My Writing

19 February, 2019

Walk This Way

Image from Wikimedia Commons
My friend/pal/buddy/colleague Dale Sproule has pubbed an interesting piece on his blog, Psychedelia Gothique. "Seven Good Reasons to Write Short Stories" is something I wish I'd had available to me last summer when I served as one of the editors at When Words Collide's Blue Pencil Cafe. Several of the works I was given to review were introductory chapters to novels, written by people who were in well over their heads. I could have used Dale's article to back up my contention that these people should walk (short stories) before they tried to run (novels).

I was fortunate, I think, in discovering SF and fantasy when I was in my late twenties. My one attempt at writing before this was an early-twenties go at a comic novel. I realized very quickly I hadn't a clue about what I was doing, and dropped the project. Then I fell in with a bad crowd* and discovered short stories. Now this was something I could learn to do.

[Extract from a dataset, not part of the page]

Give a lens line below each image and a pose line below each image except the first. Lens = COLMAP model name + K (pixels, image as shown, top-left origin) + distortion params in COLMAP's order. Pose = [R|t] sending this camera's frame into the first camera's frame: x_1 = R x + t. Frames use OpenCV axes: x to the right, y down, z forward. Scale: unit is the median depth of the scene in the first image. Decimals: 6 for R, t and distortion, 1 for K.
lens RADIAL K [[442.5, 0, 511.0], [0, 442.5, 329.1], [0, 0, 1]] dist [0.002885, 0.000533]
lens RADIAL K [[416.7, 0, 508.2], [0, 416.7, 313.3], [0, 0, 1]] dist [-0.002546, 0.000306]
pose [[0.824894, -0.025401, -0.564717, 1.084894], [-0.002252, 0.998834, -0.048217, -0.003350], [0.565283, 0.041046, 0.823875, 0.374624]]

And learn I did. Six of Dale's seven good reasons come down to this: short fiction is bar none the best way to learn to write well. Any success I've had, I've had because I spent a decade writing and selling short stories before I again tried writing a novel.†

Dale's post also includes seven reasons for not writing short stories. Just as the seven good reasons revolve around learning the craft, the seven bad reasons seem mostly to be of a remunerative nature. And while I can't disagree with any of them, really, I have to add that I don't think anyone should be dissuaded by them. No, you're not going to make a living writing short stories. But you're not going to make a living writing novels either, unless you're one of a hundred or so people in North America (or you're willing to live on ramen in a yurt outside Dog Pound, AB).

As I said in an earlier post here: Don't Give Up Your Day Job.

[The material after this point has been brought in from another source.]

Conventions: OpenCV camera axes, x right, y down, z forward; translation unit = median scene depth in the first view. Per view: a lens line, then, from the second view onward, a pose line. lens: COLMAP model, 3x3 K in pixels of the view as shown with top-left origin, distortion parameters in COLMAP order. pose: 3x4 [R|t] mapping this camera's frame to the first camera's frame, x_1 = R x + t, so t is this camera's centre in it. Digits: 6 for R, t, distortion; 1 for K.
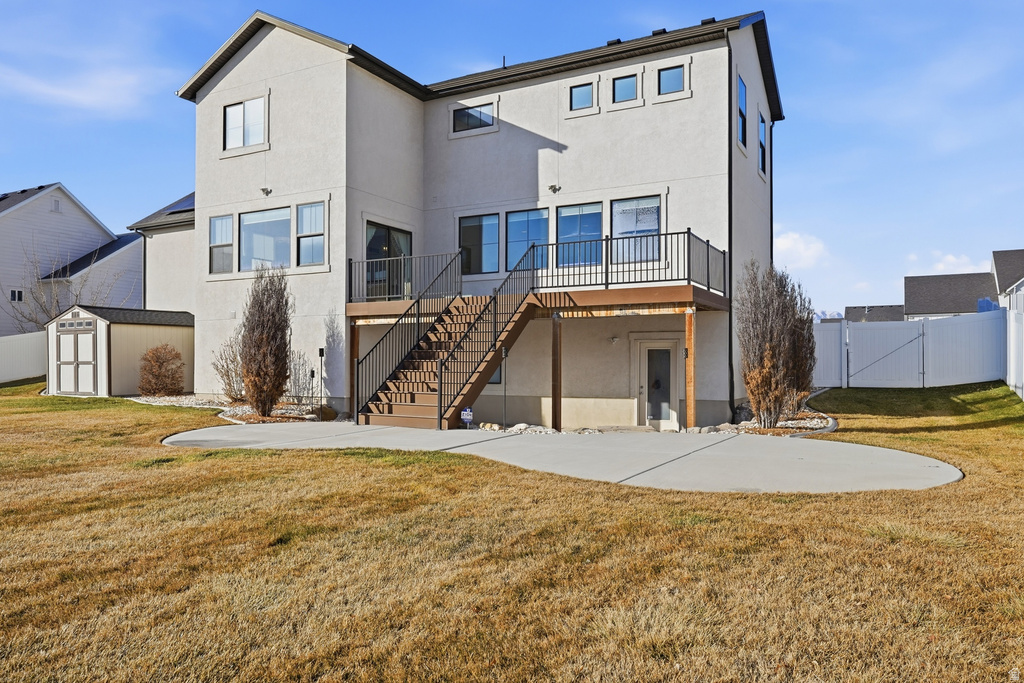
lens RADIAL K [[718.3, 0, 512.0], [0, 718.3, 341.5], [0, 0, 1]] dist [0.003398, 0.002136]
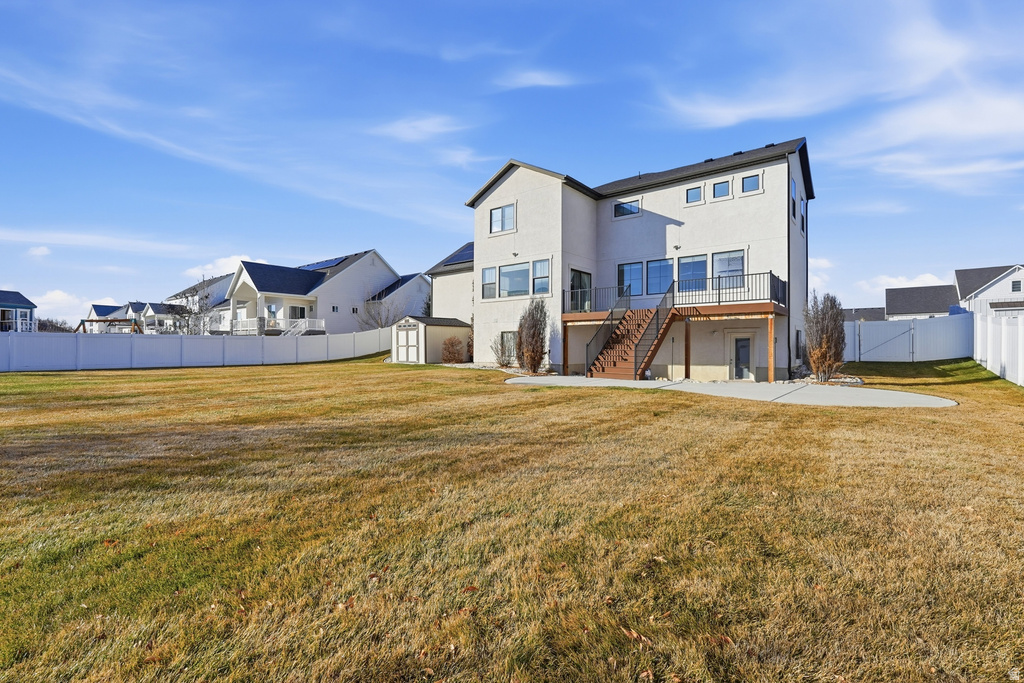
lens RADIAL K [[454.1, 0, 508.6], [0, 454.1, 338.5], [0, 0, 1]] dist [-0.017065, 0.011161]
pose [[0.983160, -0.002063, -0.182735, -0.148150], [0.004073, 0.999935, 0.010624, -0.002292], [0.182701, -0.011189, 0.983105, -0.178308]]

I do agree that not all of the skills you learn writing short stories are immediately applicable to novel-writing. Nor will short-story writing provide you with all of the skills needed to properly plot and structure novels. But I don't see this as an argument against writing short stories. If anything, it's an argument that we should never stop learning, and that shifting formats is one way to keep the learning process happening.

Just don't try to run before you can walk.

*Thanks again, ESFCAS and its Old Guard survivors.
†It also helped considerably that I spent those ten years working with a writers group of very high quality.

1 comment:

Psychedelia Gothique - Dale L. Sproule said...

If someone is willing to split the rent on that yurt, we may be able to add a bit of seafood to the ramen.
But, seriously,I do think that trying to write short stories is an exercise in frustration for some people - and attempting to write them may actually do more harm than good.
I can think of two pure novelists (off the top of my head) - Sean Stewart and Caitlin Sweet. When I met him, Sean had finished twelve (12) novels and never completed a short story. So trying to fit a whole salmon into a sardine tin would have just damaged the salmon.